— BEGIN Records for this task —

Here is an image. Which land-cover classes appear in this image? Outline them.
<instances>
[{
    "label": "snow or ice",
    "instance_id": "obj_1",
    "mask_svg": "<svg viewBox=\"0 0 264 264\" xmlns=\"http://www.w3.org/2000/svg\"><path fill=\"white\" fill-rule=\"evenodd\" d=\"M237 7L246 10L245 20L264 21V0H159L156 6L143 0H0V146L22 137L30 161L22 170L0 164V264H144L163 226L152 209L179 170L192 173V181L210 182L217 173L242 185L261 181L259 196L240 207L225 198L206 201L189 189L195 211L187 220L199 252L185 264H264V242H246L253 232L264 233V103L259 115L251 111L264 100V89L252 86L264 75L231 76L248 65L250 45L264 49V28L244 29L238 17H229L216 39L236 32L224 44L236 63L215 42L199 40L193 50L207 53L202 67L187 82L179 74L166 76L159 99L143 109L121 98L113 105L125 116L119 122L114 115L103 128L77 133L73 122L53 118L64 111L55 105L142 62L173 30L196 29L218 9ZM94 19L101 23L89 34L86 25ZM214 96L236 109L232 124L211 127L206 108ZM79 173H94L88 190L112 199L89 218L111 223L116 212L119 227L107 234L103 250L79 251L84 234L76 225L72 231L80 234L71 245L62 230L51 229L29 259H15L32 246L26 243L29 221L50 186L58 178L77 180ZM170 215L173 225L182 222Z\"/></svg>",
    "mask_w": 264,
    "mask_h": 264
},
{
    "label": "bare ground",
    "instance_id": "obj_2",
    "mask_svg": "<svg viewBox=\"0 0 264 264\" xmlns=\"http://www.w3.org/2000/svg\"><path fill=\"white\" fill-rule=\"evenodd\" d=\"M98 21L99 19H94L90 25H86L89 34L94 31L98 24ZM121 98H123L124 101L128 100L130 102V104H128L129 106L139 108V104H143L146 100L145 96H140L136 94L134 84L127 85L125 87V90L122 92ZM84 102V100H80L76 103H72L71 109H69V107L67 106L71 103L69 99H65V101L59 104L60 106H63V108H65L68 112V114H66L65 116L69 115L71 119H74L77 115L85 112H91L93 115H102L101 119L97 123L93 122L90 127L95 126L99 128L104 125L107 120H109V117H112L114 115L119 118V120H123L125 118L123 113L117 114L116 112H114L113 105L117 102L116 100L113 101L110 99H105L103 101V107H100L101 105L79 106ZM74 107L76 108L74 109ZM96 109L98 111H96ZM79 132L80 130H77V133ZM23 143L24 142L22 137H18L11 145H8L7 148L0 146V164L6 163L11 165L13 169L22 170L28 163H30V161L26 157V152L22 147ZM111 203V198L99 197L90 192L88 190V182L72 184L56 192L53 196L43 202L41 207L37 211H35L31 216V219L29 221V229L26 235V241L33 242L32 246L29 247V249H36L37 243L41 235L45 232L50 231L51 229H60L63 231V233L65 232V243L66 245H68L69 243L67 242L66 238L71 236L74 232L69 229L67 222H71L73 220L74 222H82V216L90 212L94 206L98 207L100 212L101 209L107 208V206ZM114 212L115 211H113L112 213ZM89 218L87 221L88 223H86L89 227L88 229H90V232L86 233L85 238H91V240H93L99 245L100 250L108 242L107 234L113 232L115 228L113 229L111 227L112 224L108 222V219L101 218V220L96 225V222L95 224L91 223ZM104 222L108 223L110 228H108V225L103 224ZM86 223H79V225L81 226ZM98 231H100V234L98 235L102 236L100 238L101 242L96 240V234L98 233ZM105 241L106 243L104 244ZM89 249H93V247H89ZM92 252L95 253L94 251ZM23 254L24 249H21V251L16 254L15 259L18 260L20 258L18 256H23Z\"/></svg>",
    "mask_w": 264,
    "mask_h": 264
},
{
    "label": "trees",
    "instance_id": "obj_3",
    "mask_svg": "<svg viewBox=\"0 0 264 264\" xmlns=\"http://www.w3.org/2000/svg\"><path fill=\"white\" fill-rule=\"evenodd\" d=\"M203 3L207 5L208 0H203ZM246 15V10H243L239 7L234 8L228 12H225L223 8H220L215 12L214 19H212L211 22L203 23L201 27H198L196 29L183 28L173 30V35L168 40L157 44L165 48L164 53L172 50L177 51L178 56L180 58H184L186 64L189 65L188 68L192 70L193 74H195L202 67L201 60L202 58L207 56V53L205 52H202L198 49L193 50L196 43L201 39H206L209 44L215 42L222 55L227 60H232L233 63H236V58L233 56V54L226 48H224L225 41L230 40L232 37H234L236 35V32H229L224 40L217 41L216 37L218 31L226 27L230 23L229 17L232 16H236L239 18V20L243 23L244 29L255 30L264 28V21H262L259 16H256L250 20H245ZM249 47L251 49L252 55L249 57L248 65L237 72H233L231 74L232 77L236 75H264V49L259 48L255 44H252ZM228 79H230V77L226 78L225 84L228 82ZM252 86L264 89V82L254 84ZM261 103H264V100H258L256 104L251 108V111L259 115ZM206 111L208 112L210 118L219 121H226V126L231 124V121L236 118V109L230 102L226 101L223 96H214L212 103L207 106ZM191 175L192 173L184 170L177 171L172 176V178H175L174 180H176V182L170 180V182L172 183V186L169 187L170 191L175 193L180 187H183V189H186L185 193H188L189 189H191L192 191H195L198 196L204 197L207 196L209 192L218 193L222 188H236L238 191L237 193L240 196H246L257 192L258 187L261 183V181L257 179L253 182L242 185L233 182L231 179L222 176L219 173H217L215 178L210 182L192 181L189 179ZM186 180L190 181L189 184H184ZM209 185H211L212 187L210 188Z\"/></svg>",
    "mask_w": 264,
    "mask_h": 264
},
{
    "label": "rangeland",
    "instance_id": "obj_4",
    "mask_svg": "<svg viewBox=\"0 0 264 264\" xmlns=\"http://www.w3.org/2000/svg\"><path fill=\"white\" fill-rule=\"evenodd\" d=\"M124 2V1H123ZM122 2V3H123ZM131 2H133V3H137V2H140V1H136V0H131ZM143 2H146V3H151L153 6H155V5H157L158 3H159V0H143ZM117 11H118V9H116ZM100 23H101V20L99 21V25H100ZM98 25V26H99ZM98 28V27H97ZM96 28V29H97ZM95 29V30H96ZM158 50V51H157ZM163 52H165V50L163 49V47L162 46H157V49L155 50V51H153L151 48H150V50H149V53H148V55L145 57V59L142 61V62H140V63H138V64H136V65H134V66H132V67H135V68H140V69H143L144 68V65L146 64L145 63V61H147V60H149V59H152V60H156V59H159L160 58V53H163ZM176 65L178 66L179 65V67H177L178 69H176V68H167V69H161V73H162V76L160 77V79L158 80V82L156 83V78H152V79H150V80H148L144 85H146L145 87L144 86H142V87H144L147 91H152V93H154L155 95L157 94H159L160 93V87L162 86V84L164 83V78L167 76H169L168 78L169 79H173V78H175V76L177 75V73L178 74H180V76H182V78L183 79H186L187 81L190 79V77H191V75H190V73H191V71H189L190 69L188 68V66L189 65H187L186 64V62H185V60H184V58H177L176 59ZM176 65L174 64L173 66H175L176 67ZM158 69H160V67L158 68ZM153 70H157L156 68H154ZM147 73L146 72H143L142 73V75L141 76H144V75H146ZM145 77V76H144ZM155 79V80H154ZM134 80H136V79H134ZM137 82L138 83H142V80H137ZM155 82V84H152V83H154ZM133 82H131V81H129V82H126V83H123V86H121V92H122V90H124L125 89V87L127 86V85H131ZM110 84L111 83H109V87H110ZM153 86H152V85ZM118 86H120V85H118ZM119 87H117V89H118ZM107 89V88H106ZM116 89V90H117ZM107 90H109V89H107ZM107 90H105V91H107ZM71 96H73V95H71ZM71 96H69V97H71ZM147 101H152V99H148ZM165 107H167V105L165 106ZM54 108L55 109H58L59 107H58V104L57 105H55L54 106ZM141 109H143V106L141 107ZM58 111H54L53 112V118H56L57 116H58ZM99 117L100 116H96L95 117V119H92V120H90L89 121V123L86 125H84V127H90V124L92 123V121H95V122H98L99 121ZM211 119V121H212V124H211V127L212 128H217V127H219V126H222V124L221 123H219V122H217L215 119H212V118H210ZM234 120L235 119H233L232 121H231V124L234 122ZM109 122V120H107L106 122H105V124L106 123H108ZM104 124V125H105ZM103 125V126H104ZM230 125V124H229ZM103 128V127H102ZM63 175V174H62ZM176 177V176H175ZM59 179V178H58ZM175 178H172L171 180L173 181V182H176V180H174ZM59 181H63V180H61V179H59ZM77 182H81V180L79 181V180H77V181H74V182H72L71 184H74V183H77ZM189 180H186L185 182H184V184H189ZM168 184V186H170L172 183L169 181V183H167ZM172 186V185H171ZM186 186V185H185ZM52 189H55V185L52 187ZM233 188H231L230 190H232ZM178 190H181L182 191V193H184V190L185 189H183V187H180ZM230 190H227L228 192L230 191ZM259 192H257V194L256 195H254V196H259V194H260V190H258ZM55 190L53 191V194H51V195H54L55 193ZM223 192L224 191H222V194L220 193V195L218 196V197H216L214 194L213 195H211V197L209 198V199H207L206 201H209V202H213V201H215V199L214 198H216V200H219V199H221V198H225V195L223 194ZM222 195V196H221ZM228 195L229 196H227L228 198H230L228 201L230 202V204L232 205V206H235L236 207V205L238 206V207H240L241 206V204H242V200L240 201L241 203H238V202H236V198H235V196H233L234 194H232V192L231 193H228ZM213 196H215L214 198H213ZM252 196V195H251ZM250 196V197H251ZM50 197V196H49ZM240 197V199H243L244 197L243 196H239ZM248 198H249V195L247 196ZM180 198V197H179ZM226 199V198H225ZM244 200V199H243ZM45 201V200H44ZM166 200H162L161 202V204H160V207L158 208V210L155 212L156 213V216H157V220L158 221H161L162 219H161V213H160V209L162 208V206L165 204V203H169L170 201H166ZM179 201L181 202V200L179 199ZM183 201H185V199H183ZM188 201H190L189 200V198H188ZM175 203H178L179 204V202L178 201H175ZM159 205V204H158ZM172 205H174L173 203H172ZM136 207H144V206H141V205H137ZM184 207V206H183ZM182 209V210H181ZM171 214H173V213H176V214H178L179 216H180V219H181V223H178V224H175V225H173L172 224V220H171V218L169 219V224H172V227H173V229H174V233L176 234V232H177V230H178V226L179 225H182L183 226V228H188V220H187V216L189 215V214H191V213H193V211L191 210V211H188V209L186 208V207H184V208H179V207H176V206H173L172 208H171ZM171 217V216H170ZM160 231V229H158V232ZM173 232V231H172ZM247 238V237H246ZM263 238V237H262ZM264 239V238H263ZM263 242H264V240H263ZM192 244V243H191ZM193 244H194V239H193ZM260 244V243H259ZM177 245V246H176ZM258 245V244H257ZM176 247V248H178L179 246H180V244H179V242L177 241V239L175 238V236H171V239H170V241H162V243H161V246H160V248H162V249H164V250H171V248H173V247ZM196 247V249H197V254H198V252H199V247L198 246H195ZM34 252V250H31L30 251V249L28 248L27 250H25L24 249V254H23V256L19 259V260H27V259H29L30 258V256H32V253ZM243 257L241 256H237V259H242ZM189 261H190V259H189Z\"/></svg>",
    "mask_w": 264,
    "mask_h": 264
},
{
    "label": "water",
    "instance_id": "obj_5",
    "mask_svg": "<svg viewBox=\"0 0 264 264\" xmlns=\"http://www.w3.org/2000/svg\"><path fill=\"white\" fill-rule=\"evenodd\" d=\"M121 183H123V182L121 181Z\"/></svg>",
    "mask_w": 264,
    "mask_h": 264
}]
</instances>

— END Records for this task —

(Problem to work on): Locate each line in the rows above that contains the string "label", with case counting, and copy those lines out.

(Answer for this exercise):
    "label": "snow or ice",
    "label": "bare ground",
    "label": "trees",
    "label": "rangeland",
    "label": "water",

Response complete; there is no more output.